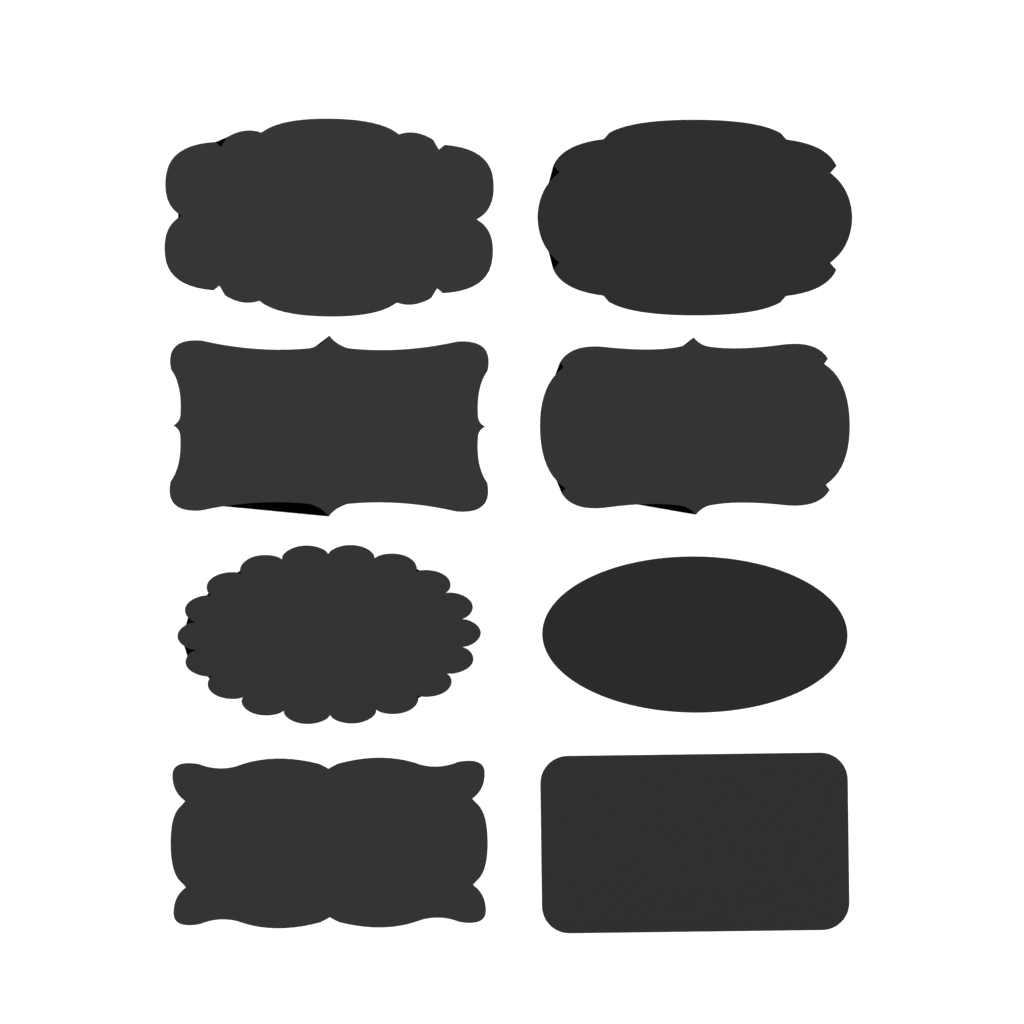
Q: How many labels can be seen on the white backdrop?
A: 8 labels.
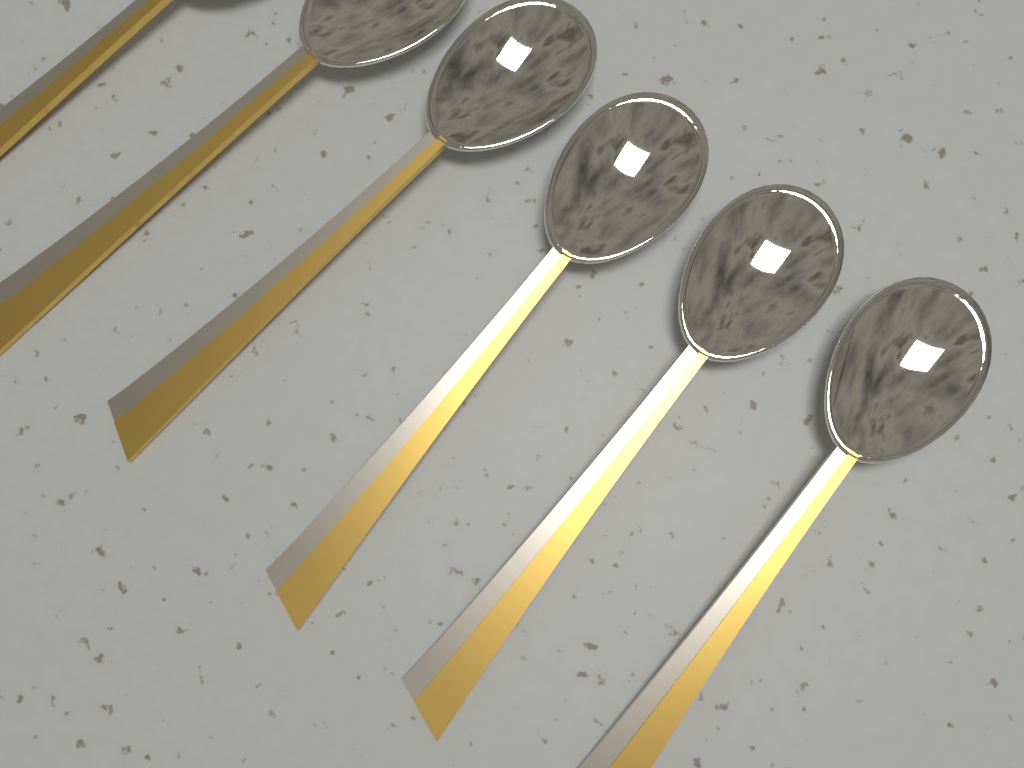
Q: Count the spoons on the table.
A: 6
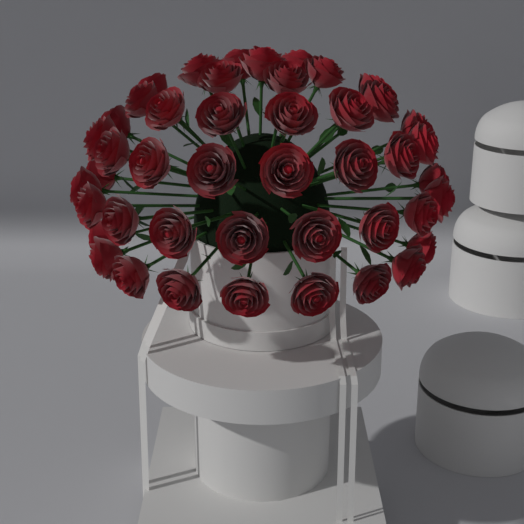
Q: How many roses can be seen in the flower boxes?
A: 45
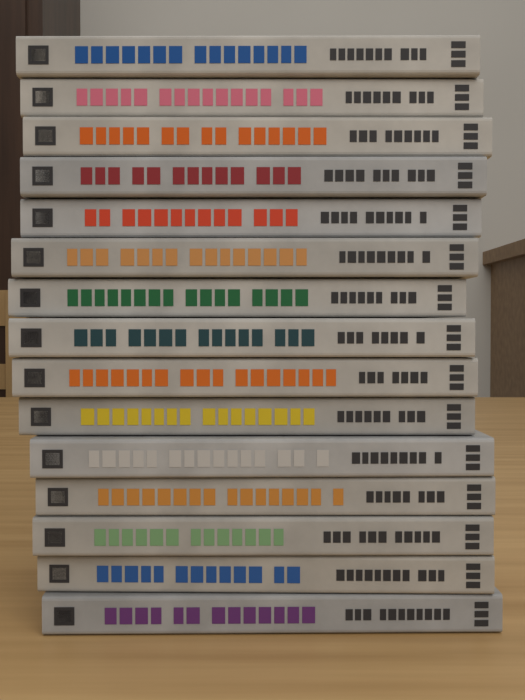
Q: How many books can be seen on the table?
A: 15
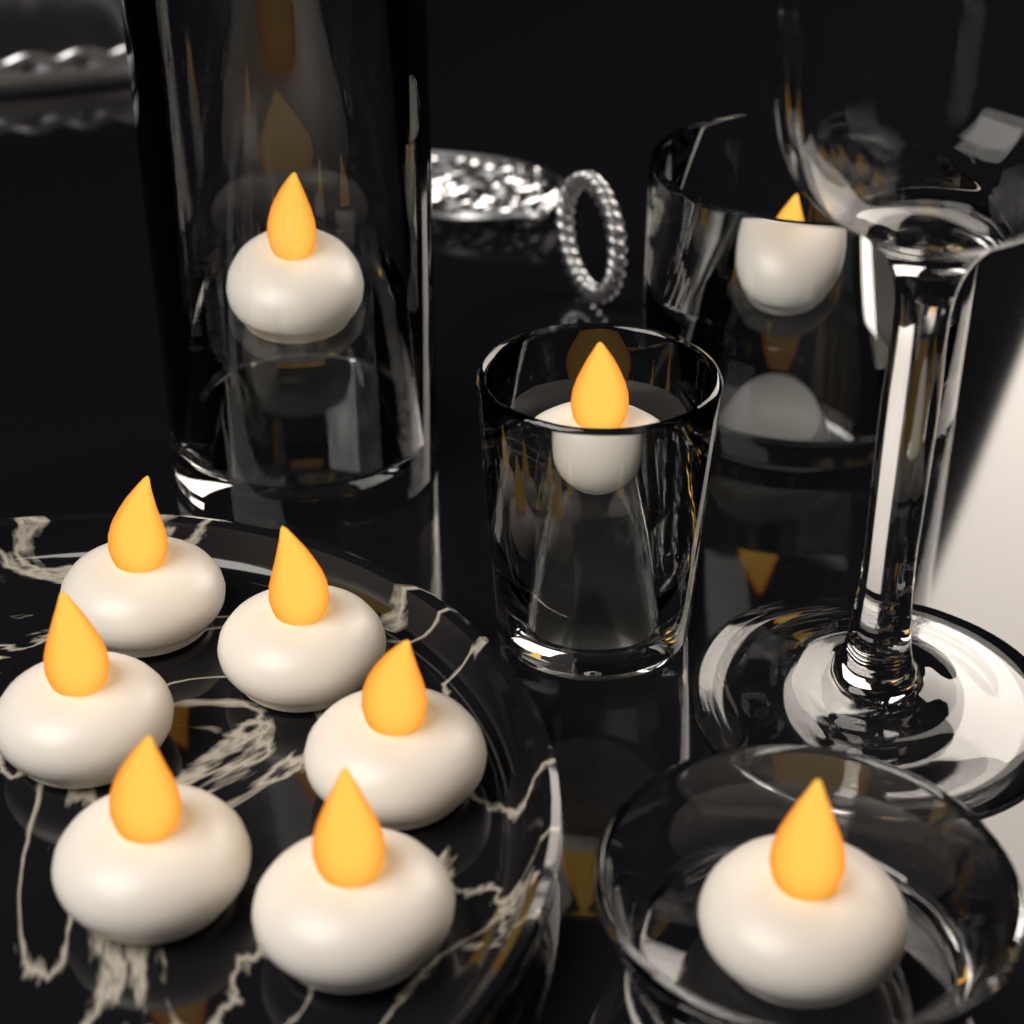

◆ ◆ ◆ ◆

_TASK BRIEF_:
Update the lines above by putting "counter" in place of "table" everywhere it occurs, with everything else left as it is. Leave the pictures out of your answer.

_WRITTEN SOLUTION_:
Q: How many labels can be seen on the white backdrop?
A: 8 labels.
Q: Count the spoons on the counter.
A: 6
Q: How many roses can be seen in the flower boxes?
A: 45
Q: How many books can be seen on the counter?
A: 15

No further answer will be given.